OK, I've been looking around for info about the measured level of speakers at the crossover. I saw a graph that Wayne posted here that showed the signal level being down 3 dB at the crossover frequency. I've always thought of the crossover point as the -3 dB point as well. However, I measure my mains rolloff as 6 dB down at the crossover point. I've also read somewhere that speakers should be 6 dB down for even-order filters, and 3 dB down for odd order filters. I'm not sure if I buy that...

Anyway, discussion on the above is welcomed. 

Tonight, while playing with making an LFP out of my BFD, I was playing with the rolloffs for the sub, as applied to target level. There is no house curve loaded. By playing with the crossover slope, and cutoff buttons in REW, I can get the target level to appear as either of these; 3 db down at the crossover point (40 Hz) or 6 dB down at the crossover point. The target is 75 dB, no house curve, nothing but the target as calculated by REW.

???










Graph 1: Target=75 dB, Crossover=40 Hz, Response Shown 3 dB Down at fc









*Graph 2: Target=75 dB, Crossover=40 Hz, Response Shown 6 dB Down at fc*


----------



## brucek (Apr 11, 2006)

Not sure what your question is, but the REW targets are a standard 6dB down at the crossover frequency. As you know, if you combine two signals at the same level and frequency you'll get a 6dB gain as a resultant.

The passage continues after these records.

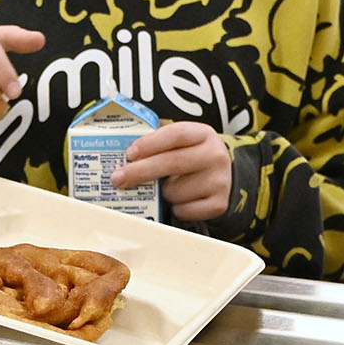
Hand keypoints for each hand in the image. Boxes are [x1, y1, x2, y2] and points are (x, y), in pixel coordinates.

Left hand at [114, 122, 232, 219]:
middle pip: (172, 162)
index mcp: (203, 134)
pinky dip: (176, 208)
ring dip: (162, 193)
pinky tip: (179, 201)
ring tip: (166, 188)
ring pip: (175, 191)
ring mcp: (220, 180)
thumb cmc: (192, 157)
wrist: (225, 177)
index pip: (175, 134)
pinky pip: (184, 210)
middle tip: (118, 178)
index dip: (150, 143)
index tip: (129, 154)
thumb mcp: (183, 143)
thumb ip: (158, 144)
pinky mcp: (219, 203)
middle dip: (140, 171)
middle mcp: (215, 155)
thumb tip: (119, 156)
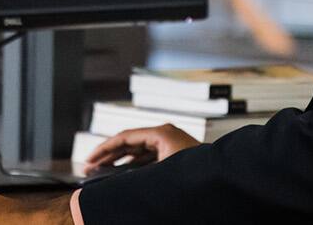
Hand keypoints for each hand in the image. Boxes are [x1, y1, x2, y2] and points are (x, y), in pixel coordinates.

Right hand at [81, 124, 198, 169]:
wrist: (222, 178)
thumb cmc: (198, 173)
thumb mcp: (161, 173)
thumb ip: (135, 175)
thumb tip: (115, 180)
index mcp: (161, 133)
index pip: (124, 137)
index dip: (104, 149)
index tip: (89, 159)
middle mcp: (165, 134)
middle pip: (129, 143)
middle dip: (109, 156)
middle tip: (90, 167)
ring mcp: (170, 143)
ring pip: (138, 151)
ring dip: (120, 162)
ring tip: (102, 172)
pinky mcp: (174, 154)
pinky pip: (147, 158)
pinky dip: (133, 166)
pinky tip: (122, 175)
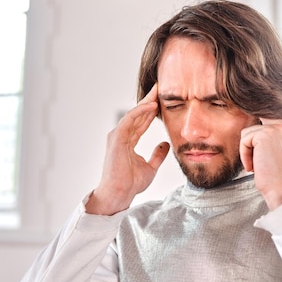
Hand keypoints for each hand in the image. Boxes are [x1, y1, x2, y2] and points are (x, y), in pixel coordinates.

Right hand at [86, 85, 169, 214]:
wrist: (119, 194)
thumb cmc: (130, 184)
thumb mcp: (150, 167)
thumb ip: (157, 155)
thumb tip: (165, 145)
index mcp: (127, 141)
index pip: (141, 121)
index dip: (151, 111)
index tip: (162, 100)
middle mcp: (120, 135)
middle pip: (137, 114)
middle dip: (149, 100)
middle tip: (161, 87)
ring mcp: (117, 136)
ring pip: (133, 114)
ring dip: (146, 102)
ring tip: (158, 91)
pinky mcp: (116, 138)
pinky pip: (130, 120)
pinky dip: (140, 111)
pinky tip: (152, 105)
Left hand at [240, 118, 281, 210]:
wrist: (278, 188)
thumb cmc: (272, 173)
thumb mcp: (271, 149)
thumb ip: (264, 136)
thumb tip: (248, 126)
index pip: (259, 125)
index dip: (253, 143)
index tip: (262, 156)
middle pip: (250, 130)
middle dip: (250, 149)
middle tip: (261, 163)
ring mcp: (274, 129)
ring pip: (246, 135)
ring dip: (247, 153)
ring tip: (259, 165)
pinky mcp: (263, 135)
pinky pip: (244, 142)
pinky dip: (245, 156)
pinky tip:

So in a perfect world, the red line (shown below in the pic) would be the resultant of a set of mains and sub when combined and given the standard crossovers. A perfect flat response...









brucek


----------



## Otto (May 18, 2006)

Yeah, makes sense to have it be 6 dB down. I edited my post to include descriptions of the graphs. Note that REW has calculated two different responses for a fourth-order 40 Hz LPF. 

I think it's a bug in REW. You can cause it to happen by playing with the "Cutoff" and what I'll call "slope" controls in REW. Change slope, change cutoff, change slope... Something like that. You'll see it change the x dB down point for the target.

Wonder if anyone (myself included) has taken it as the target, and later had problems integrating with mains...


----------



## brucek (Apr 11, 2006)

> I think it's a bug in REW. You can cause it to happen by playing with the "Cutoff" and what I'll call "slope" controls in REW


That bug has already been noted before. See here.

John has fixed it and it will be repaired in the next rev....

brucek


----------



## Otto (May 18, 2006)

Thanks/oops. Missed that, or forgot about it.


----------